Stored data entries:

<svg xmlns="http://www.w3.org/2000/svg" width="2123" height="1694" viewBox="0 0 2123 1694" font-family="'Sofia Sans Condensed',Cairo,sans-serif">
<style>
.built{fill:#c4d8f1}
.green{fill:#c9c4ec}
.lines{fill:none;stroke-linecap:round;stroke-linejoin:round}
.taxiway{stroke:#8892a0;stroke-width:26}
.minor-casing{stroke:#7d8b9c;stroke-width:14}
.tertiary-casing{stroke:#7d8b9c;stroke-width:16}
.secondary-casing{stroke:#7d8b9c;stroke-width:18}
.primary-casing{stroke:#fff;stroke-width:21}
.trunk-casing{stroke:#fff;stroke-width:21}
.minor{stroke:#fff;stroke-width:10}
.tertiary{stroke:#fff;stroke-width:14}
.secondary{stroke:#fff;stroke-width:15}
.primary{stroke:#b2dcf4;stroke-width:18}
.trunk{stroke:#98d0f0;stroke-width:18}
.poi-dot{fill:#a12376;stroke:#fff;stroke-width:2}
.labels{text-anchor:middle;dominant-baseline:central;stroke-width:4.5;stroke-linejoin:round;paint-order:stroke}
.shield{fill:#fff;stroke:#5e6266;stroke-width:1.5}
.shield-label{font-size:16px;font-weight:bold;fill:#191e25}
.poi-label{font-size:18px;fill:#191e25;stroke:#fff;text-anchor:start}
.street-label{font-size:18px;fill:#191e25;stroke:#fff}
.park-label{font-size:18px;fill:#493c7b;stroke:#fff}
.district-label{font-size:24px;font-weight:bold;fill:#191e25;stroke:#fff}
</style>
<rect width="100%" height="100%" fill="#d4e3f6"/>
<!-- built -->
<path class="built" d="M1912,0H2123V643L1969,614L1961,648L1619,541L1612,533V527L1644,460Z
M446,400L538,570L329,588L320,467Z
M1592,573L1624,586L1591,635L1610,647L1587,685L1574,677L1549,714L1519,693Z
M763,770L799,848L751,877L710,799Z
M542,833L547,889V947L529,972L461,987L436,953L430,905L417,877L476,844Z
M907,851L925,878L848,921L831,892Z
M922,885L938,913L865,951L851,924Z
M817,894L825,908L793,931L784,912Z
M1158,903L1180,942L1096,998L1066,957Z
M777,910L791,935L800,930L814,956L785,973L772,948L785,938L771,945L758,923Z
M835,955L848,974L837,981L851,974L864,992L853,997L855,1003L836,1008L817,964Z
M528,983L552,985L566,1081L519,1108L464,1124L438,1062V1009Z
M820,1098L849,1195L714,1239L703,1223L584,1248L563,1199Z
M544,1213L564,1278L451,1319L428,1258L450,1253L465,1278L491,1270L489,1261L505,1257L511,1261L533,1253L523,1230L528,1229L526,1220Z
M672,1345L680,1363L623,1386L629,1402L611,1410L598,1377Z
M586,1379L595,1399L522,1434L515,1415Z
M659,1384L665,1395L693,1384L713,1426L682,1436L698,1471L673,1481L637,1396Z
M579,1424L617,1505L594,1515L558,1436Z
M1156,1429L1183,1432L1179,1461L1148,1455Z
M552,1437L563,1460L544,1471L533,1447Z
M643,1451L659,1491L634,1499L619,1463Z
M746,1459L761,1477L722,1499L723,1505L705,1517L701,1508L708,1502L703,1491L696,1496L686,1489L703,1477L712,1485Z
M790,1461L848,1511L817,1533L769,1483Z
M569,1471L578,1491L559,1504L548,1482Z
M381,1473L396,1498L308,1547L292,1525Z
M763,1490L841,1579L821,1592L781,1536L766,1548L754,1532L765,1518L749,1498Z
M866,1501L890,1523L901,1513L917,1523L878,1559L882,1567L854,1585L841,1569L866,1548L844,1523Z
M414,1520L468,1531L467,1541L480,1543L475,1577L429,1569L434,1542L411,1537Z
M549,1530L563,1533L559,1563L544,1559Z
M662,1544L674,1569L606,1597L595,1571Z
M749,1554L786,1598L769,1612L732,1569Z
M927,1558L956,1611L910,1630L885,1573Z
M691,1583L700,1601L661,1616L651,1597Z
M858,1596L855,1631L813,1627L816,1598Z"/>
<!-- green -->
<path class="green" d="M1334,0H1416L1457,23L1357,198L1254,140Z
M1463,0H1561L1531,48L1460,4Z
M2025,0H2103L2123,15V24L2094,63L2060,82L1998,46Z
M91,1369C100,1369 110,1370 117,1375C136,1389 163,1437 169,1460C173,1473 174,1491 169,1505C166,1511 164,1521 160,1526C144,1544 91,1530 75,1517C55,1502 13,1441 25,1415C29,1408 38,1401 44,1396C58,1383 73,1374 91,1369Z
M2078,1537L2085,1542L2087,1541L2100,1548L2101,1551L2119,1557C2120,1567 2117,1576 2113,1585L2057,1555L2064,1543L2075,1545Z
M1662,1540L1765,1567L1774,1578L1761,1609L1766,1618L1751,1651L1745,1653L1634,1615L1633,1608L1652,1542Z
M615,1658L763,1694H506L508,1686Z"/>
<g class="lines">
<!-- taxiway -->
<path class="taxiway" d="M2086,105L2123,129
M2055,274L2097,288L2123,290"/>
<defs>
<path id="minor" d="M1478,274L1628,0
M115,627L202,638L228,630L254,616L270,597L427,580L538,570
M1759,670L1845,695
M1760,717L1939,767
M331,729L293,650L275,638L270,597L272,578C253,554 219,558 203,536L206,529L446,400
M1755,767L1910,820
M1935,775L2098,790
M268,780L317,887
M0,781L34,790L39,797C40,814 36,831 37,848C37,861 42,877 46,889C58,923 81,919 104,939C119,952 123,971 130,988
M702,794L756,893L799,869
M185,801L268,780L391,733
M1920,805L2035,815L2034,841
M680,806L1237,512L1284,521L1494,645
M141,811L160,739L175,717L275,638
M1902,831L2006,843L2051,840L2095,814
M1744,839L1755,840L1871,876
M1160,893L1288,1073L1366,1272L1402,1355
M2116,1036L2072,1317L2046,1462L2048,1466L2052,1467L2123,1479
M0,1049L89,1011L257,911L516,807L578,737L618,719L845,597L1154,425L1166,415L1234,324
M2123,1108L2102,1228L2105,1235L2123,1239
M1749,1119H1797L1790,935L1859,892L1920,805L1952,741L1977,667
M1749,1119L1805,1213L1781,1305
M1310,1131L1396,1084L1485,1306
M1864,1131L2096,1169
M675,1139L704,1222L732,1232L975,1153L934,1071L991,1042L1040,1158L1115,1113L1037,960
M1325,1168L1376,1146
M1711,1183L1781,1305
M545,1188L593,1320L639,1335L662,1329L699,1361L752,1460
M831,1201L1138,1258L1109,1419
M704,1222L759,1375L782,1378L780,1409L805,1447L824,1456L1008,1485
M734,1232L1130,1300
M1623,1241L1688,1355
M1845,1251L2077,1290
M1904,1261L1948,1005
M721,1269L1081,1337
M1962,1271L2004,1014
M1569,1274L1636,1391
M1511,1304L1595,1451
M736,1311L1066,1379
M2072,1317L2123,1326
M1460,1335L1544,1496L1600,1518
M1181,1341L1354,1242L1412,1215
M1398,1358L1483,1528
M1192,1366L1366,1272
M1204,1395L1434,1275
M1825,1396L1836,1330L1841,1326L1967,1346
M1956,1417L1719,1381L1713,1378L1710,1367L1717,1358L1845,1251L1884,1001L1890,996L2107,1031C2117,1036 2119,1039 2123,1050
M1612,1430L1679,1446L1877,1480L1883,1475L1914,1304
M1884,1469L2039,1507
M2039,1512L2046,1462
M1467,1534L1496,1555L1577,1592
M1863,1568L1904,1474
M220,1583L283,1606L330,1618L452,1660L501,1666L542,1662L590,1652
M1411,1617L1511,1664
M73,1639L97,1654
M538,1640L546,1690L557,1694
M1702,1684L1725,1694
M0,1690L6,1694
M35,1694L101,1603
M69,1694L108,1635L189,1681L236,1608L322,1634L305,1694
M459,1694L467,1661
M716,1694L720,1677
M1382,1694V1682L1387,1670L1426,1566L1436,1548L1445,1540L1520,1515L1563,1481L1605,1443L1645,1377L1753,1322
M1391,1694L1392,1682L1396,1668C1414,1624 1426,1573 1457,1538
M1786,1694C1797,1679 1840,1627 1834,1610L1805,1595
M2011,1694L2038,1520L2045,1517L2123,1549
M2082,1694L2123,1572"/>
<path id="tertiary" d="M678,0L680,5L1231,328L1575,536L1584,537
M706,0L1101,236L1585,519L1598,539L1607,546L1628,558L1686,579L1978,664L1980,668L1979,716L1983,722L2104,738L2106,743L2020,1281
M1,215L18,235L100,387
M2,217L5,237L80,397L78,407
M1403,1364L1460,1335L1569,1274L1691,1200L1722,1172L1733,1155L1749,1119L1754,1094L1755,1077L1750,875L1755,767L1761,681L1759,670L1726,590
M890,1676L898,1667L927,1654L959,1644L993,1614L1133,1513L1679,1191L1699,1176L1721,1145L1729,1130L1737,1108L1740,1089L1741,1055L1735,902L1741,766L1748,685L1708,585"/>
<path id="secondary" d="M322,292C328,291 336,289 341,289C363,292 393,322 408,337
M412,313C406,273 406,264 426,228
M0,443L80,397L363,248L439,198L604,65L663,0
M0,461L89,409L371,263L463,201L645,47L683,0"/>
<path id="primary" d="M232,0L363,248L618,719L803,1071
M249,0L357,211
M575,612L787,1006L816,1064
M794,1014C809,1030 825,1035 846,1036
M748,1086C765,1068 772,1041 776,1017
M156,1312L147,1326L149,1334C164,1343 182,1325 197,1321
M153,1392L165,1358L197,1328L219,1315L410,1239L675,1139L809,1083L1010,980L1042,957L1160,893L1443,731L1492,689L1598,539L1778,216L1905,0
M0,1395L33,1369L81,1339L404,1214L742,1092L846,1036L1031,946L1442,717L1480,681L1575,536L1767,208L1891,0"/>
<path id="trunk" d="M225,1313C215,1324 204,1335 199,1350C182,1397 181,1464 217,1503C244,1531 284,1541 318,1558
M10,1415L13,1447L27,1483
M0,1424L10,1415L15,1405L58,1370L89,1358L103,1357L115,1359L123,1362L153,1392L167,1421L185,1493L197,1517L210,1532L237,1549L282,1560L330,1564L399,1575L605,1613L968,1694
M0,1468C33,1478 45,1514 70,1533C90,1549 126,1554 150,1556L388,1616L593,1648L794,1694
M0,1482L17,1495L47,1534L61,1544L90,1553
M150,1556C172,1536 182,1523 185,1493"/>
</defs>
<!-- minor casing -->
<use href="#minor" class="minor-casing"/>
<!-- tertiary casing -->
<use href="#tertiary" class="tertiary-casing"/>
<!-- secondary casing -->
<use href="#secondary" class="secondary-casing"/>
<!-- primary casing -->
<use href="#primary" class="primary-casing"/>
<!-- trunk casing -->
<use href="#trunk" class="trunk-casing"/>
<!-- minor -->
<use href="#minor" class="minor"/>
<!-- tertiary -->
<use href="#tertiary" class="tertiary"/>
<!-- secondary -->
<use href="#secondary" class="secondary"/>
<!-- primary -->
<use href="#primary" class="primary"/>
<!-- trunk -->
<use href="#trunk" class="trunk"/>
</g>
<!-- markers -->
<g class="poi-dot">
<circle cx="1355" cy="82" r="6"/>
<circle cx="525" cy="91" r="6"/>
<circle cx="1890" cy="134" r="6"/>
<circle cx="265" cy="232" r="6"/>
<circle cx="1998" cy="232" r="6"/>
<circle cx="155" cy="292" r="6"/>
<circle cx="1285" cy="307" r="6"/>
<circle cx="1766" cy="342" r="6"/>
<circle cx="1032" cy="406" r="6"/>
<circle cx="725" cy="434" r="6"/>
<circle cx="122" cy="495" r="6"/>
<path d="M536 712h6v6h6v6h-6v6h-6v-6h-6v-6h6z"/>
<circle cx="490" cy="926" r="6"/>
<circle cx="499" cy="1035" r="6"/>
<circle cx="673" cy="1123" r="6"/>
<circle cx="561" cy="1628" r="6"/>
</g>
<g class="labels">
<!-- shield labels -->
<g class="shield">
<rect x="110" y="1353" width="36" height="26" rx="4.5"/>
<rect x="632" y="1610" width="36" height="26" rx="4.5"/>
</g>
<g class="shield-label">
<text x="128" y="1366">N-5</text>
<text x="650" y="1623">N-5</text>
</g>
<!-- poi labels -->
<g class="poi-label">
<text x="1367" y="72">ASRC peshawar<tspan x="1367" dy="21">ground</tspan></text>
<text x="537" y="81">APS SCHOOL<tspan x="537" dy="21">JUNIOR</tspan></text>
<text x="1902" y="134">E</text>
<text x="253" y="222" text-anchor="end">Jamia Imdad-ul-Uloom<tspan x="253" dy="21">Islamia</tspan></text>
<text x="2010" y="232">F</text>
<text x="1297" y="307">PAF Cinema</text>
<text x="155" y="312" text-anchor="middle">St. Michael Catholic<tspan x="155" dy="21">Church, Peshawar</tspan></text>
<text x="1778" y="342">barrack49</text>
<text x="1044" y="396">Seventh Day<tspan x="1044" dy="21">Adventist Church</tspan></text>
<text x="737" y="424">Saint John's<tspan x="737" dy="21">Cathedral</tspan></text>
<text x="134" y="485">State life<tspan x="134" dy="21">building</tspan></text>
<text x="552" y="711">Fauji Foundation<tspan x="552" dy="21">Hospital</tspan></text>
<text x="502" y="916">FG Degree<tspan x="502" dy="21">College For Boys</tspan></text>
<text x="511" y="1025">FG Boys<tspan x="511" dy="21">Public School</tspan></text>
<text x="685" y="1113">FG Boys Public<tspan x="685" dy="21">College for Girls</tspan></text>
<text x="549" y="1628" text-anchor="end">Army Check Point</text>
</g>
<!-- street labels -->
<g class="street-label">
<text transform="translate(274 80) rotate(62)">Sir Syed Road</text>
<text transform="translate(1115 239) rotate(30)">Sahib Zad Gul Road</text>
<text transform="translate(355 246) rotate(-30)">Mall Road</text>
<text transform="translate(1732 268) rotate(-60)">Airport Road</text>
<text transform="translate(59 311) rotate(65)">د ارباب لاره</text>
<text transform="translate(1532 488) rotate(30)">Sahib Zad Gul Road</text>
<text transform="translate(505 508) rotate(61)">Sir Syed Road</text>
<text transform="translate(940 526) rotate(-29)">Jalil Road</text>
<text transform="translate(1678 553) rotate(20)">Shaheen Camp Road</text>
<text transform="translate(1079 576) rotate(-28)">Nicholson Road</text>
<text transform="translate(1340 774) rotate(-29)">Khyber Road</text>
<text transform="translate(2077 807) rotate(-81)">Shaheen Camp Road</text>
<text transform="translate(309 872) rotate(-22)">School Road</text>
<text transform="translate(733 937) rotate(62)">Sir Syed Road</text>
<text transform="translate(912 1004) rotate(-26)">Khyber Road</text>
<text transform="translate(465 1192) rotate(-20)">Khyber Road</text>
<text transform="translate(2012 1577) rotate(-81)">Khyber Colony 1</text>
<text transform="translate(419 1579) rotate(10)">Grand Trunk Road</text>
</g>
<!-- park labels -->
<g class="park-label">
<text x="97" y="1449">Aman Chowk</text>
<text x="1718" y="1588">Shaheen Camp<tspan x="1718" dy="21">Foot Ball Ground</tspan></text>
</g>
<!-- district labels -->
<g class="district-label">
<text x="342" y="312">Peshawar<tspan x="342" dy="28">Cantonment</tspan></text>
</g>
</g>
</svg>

> Assignment
Above are the records. Copy the lines beginning at the one that has "M1569,1274L1636,1391" and ending with the one that has "M412,313C406,273 406,264 426,228", unchanged.

> Reply
M1569,1274L1636,1391
M1511,1304L1595,1451
M736,1311L1066,1379
M2072,1317L2123,1326
M1460,1335L1544,1496L1600,1518
M1181,1341L1354,1242L1412,1215
M1398,1358L1483,1528
M1192,1366L1366,1272
M1204,1395L1434,1275
M1825,1396L1836,1330L1841,1326L1967,1346
M1956,1417L1719,1381L1713,1378L1710,1367L1717,1358L1845,1251L1884,1001L1890,996L2107,1031C2117,1036 2119,1039 2123,1050
M1612,1430L1679,1446L1877,1480L1883,1475L1914,1304
M1884,1469L2039,1507
M2039,1512L2046,1462
M1467,1534L1496,1555L1577,1592
M1863,1568L1904,1474
M220,1583L283,1606L330,1618L452,1660L501,1666L542,1662L590,1652
M1411,1617L1511,1664
M73,1639L97,1654
M538,1640L546,1690L557,1694
M1702,1684L1725,1694
M0,1690L6,1694
M35,1694L101,1603
M69,1694L108,1635L189,1681L236,1608L322,1634L305,1694
M459,1694L467,1661
M716,1694L720,1677
M1382,1694V1682L1387,1670L1426,1566L1436,1548L1445,1540L1520,1515L1563,1481L1605,1443L1645,1377L1753,1322
M1391,1694L1392,1682L1396,1668C1414,1624 1426,1573 1457,1538
M1786,1694C1797,1679 1840,1627 1834,1610L1805,1595
M2011,1694L2038,1520L2045,1517L2123,1549
M2082,1694L2123,1572"/>
<path id="tertiary" d="M678,0L680,5L1231,328L1575,536L1584,537
M706,0L1101,236L1585,519L1598,539L1607,546L1628,558L1686,579L1978,664L1980,668L1979,716L1983,722L2104,738L2106,743L2020,1281
M1,215L18,235L100,387
M2,217L5,237L80,397L78,407
M1403,1364L1460,1335L1569,1274L1691,1200L1722,1172L1733,1155L1749,1119L1754,1094L1755,1077L1750,875L1755,767L1761,681L1759,670L1726,590
M890,1676L898,1667L927,1654L959,1644L993,1614L1133,1513L1679,1191L1699,1176L1721,1145L1729,1130L1737,1108L1740,1089L1741,1055L1735,902L1741,766L1748,685L1708,585"/>
<path id="secondary" d="M322,292C328,291 336,289 341,289C363,292 393,322 408,337
M412,313C406,273 406,264 426,228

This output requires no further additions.